Term Life Insurance VS. Whole Life Insurance

With the availability of so many kinds of insurance, it can be confusing trying to select the kind of insurance that is most appropriate for your personal and financial circumstances. Life insurance is valuable to have for the protection of your financial assets now and to ensure that the costs of your final expenses are taken care of. Life insurance is also worth considering for the unexpected turns that life often takes. Treating many of the diseases that strike older adults is becoming increasingly more expensive and has put a real strain on the retirement funds of many people. You can offset the unexpected and very expensive costs of prolonged medical treatments including extended care nursing, with partial or total withdrawals from your life insurance.

But how do you choose what kind of life insurance is the best fit for your personal circumstances? Should you invest in more than one kind of life insurance? There are many factors that you must consider that will help you in answering these questions. Does your employer offer a life insurance plan? How old are you? Are you nearing or in retirement? What is the state of your present health? What is your family history for major diseases? How much money could you afford to spend monthly, annually, or in one large payment for life insurance? Is your retirement fund big enough to cover retirement living, the expenses of an unexpected and lengthy illness, and also cover the costs of memorial and burial services when you die without having life insurance? These are questions to consider and to consult with a professional insurance agent about as well.

Term life and whole life insurance are the two kinds of life insurances that many of us hear about the most. But what do their names mean and what are the differences between the two? Is one kind of life insurance better overall than the other? The following information is intended to help you better understand term life insurance VS whole life insurance.

Term life insurance is so named because it signifies a kind of life insurance that stays in effect for a specified amount of time. Typically this means time terms of 10, 15, 20, or 30 years. Term life insurance often costs much less than whole life insurance because of these shorter amounts of time that a policy is in effect. That makes it appealing for those that cannot afford whole life insurance, for younger people not ready for whole life insurance yet, or for those not needing longer term life insurance. Your home and other financial assets are fully protected throughout the time term of your policy. This also offers financial security for your loved ones in the event you unexpectedly suffer dismemberment or are killed.
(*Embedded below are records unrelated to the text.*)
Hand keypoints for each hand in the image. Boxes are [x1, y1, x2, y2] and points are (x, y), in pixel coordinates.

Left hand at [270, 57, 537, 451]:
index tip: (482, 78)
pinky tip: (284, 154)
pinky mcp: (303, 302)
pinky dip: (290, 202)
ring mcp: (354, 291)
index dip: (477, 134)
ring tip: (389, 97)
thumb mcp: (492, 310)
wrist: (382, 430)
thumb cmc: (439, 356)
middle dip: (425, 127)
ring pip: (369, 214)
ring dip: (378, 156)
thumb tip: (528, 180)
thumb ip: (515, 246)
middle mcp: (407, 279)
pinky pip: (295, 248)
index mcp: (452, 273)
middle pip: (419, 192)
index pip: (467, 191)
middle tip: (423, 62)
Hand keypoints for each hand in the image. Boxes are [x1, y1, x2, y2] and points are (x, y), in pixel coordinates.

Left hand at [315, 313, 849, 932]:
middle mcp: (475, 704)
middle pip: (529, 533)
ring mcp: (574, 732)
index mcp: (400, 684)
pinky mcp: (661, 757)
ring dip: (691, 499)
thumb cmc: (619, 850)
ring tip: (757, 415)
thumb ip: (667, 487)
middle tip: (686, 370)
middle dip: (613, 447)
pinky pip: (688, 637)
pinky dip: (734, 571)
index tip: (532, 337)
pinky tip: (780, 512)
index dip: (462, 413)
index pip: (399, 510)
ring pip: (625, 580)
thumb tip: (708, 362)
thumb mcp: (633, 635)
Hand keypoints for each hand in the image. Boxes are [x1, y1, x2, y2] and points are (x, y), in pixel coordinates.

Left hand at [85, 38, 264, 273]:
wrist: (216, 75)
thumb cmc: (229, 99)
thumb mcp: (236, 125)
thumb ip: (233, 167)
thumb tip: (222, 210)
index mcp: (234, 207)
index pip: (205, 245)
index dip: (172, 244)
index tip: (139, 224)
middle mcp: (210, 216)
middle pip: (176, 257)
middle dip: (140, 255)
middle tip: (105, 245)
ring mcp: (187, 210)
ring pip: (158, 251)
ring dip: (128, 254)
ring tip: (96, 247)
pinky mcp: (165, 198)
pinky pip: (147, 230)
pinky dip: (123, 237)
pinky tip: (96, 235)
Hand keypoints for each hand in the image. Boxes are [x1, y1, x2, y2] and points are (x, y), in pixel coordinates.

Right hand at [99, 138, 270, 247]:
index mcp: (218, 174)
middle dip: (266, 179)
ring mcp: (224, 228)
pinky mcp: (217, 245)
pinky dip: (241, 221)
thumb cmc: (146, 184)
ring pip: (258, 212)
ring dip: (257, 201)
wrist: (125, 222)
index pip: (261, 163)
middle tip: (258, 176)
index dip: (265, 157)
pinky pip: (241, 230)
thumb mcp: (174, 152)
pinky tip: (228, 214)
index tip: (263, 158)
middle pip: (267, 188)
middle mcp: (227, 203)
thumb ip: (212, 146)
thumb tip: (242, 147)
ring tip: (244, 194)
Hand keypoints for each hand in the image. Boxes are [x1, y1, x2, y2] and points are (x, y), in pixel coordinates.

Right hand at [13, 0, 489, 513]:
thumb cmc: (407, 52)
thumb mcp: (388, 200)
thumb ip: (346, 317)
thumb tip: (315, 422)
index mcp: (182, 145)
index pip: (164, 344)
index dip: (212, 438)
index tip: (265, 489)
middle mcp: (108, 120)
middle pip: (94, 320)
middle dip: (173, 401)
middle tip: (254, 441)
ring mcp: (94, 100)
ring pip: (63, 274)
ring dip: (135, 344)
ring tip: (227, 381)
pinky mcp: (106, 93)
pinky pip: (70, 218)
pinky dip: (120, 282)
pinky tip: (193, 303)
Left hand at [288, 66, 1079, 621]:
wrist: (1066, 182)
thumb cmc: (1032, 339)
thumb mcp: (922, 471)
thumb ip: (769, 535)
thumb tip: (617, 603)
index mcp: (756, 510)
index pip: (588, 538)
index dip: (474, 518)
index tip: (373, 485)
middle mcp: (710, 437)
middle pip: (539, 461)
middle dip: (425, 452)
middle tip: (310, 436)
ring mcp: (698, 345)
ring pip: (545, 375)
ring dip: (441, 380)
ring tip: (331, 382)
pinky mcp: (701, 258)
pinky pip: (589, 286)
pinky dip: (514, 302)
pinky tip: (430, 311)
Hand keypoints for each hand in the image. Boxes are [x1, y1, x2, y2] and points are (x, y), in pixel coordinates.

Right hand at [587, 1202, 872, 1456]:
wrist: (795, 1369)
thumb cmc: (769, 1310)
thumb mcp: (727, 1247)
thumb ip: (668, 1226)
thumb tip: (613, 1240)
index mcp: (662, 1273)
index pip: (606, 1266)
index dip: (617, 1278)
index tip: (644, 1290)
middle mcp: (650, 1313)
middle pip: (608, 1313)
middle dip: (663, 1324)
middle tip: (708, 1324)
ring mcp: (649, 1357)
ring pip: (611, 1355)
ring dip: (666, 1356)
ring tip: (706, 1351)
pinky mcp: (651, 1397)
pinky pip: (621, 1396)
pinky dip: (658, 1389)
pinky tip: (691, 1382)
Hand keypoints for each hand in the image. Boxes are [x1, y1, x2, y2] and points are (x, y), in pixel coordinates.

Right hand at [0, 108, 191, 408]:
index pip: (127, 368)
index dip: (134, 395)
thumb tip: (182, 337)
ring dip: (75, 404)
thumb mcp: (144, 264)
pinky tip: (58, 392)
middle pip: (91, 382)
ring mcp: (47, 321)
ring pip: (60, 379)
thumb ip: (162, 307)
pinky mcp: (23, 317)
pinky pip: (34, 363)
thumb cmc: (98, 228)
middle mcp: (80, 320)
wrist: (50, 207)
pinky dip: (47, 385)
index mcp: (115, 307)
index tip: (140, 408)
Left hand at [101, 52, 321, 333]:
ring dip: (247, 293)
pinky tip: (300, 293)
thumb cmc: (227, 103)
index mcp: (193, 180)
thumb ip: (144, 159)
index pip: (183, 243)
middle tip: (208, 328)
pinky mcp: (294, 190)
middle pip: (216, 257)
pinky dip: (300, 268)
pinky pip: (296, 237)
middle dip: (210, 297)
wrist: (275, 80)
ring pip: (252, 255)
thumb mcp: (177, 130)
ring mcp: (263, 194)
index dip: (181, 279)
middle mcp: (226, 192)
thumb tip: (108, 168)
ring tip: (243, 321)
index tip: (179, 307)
Whole life insurance is so named because this traditional kind of life insurance remains in effect for the life of the policy owner. Whole life premiums cost more than those paid for term life insurance, but whole life insurance carries a guaranteed death benefit and cash value amount. The cash value of whole life insurance grows much more than term life insurance due to the longer term and higher amounts paid in premiums with this kind of life insurance. Dividends are earned and can be used for unexpected costs such as treating a major disease. Whole life insurance offers the same financial protection for your family in the event you experience an accidental or expected death.

Owning both kinds of life insurance is not a bad idea if you can afford to. That way you can tap into whichever life insurance is most liquid and with the fewest penalties for funds for use in times of emergency.